The picture was echoed across Sussex where unemployment fell in line with the South East.
Tony Mernagh, executive director of the Brighton and Hove Economic Partnership, said: “Brighton has a proven track record for job creation and we were the number one spot in the country for private sector job growth between 1998 and 2008 but there is more at play here.
“Our local Job Centre Plus is perhaps more creative than most at getting people into work.”
But he warned too many jobs in the city were part-time, not enough were higher-paid jobs and youth unemployment was a concern despite declining numbers.
The comments were echoed by Jason Woodford, CEO of Brighton digital marketing firm Site Visibility, who said: “The successful and growing digital economy is absorbing motivated and skilled talent but youth unemployment remains a problem.
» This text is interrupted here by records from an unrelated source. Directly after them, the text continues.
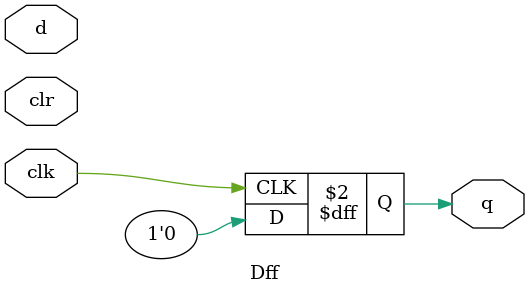
<source format=v>
module Dff (d, q ,clk, clr);
  input d, clk, clr;
  output reg q;
  
  always @ (posedge clk)
    if (clk) q <= 0;
    else q <= d;
endmodule

</source>
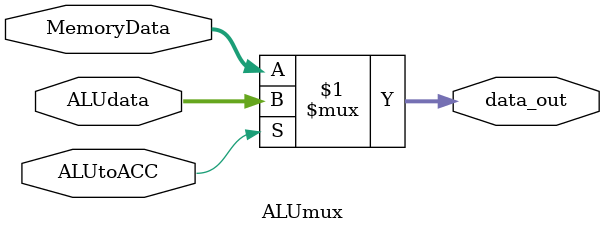
<source format=v>
module addressADD(
	input wire skipSignal,
    	input wire [4:0] address_in,
    	output wire [4:0] address_out
);
  	assign address_out = skipSignal ? (address_in + 2) : (address_in + 1);
endmodule

module addressMUX(
    	input wire jump,
    	input wire [4:0] nextAddress,
    	input wire [4:0] jumpAddress,
    	output wire [4:0] address_out
);
    	assign address_out = jump ? jumpAddress : nextAddress;
endmodule

module ALUmux(
    	input wire ALUtoACC,
    	input wire [7:0] ALUdata,
	input wire [7:0] MemoryData,
 	output wire [7:0] data_out
);
    	assign data_out = ALUtoACC ? ALUdata : MemoryData;
endmodule


</source>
Ana Christie, chief executive of Sussex Enterprise, said new rules meant jobseekers had to do more to find work.
Ms Christie said: “The economy is definitely growing with record numbers of people in work and unemployment falling. Businesses are investing and growing their teams and increasing people skills as well as providing flexible working solutions.”
Michael Vasques, 19, of Moulsecoomb, explained how he secured an apprenticeship with web agency OTV Systems after eight months receiving JSA.
He said: “Being unemployed was really horrible but the Job Centre was incredibly helpful. If it wasn’t for them I wouldn’t have got the position.”